Washington, D.C.   Senate Majority Leader Chuck Schumer (D-NY) today spoke on the Senate floor and shared highlights from his first Congressional Delegation as Senate Majority Leader. Below are Senator Schumer’s remarks, which can also be viewed here:

Last week, I joined with a number of Senate colleagues in leading my first Congressional Delegation as a Majority Leader. We went to Germany, India, Pakistan, and Israel. I’ve only been on one other CODEL as Senator back in 2011 with Harry Reid to China. 

I thank all of my colleagues for making this trip a success. There were nine of us. Now that we’re back, I want to share a few takeaways from our trip that implicate America’s national security and our economic future.

First, we relayed a very important message during our meeting with Indian Prime Narendra Modi: India and America are going to need each other to outcompete the Chinese Communist Party.

India is precisely the kind of partner that the U.S. needs to provide a check against the hostile tactics of the CCP. They’re the world’s largest democracy, still young compared to its peers, and primed for tremendous growth in decades to come.

I told the Prime Minister that if our democracies are to prosper in this century, we are going to have to work together not only to boost our common defense, but to promote our mutual prosperity.

That means working together to strengthen our economic ties, deepen trade, and make it easier to recruit talented workers from abroad to work in our country.

It also means we must collaborate to establish the norms for the technologies of the future. Right now, the world’s democracies are competing with the Chinese Communist Party to dominate the technologies that will rule this century, like artificial intelligence, quantum computing, clean energy, advanced semiconductor manufacturing and more.

India, the U.S., and all the world’s democracies—we’re the largest two—must make sure these technologies become vectors of prosperity, not the weapons of autocratic regimes. We’ve already seen how the Chinese Communist Party uses AI to eavesdrop on its people and prevent them from getting full knowledge, but just propaganda. I think the Prime Minister appreciated the point we were making about the need for India and the United States, the two largest democracies, to work together against the CCP hegemon.

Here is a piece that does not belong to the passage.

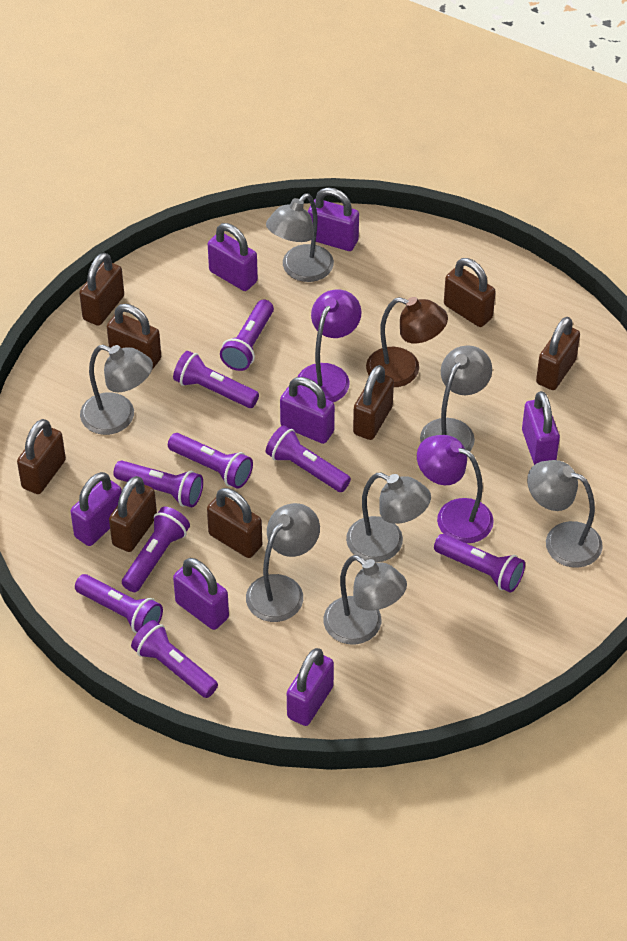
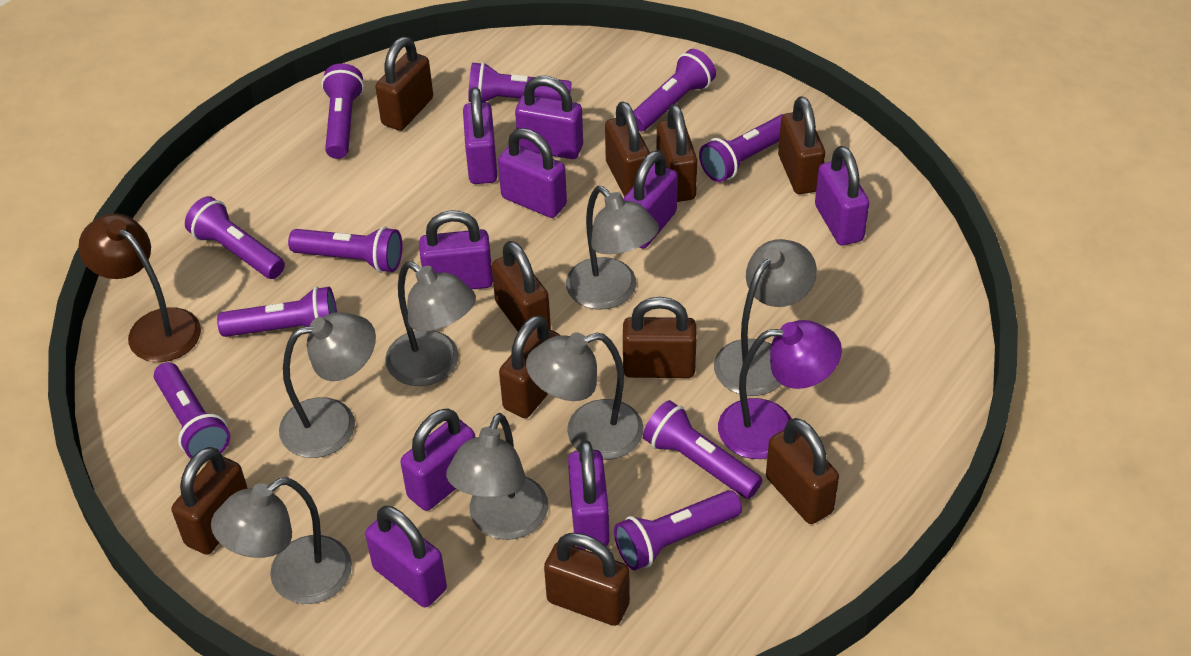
brown padlock: 8 -> 10
purple flashlight: 9 -> 10
purple lamp: 2 -> 1
purple padlock: 7 -> 9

India is an amazing country. I was enthralled by it—incredible. It has a thriving diaspora, many of whom live in New York, here in the United States. Our partnership has a huge potential for growth in the 21st century.

During the CODEL, we also met with leaders in Pakistan, Germany, and Israel. Much of our discussion with them, as well as with Prime Minister Modi of India, stressed the importance of standing with Ukraine in its struggle against Russia. We asked each of these leaders to do more.

It’s been more than a year now since Vladimir Putin began his illegal invasion, and I made it clear to leaders abroad the worst thing we can do right now is waver in our support for the Ukrainian people.

I warned them that a Russian victory in Ukraine would not mean an end to Putin’s escapades and expansionist proclivities so much as it would mean an escalation of his viciousness and desire for more territory. Success in Ukraine will only embolden Putin if he sees the free nations of the world turn a blind eye to his aggressions.

Should Putin win in Ukraine, it would endanger the security of both established and burgeoning democracies across the world, and I think the leaders all nine of us spoke with got that message.

Finally, on a more personal note, I was deeply moved to join with my colleagues to lay wreaths at both the Dachu Concentration Camp in Germany and Yad Vashem in Jerusalem.

As the highest ranking elected Jewish leader in U.S. history, the first Jewish Majority Leader, I used these visits as a chance to reaffirm the Senate’s commitment to never forget this dark chapter of human history.

At a time when public understanding of the Holocaust is waning, as the next generation is further removed from the horrors, the just sheer horrors of the past, and as antisemitism makes its resurgence at home and around the globe, now more than ever we must commit to that sacred obligation to never forget.

Elie Wiesel said “the only thing necessary for the triumph of evil is for good men to do nothing.”

We must never remain silent, we must never allow antisemitism and bigotry to fester and flourish, we must recommit to never, never, again.

I want to thank my colleagues who joined with me at both Dachu and Yad Vashem. And I thank everyone, members and staff alike—an incredible job they did—for their excellent work in making our trip fruitful and productive.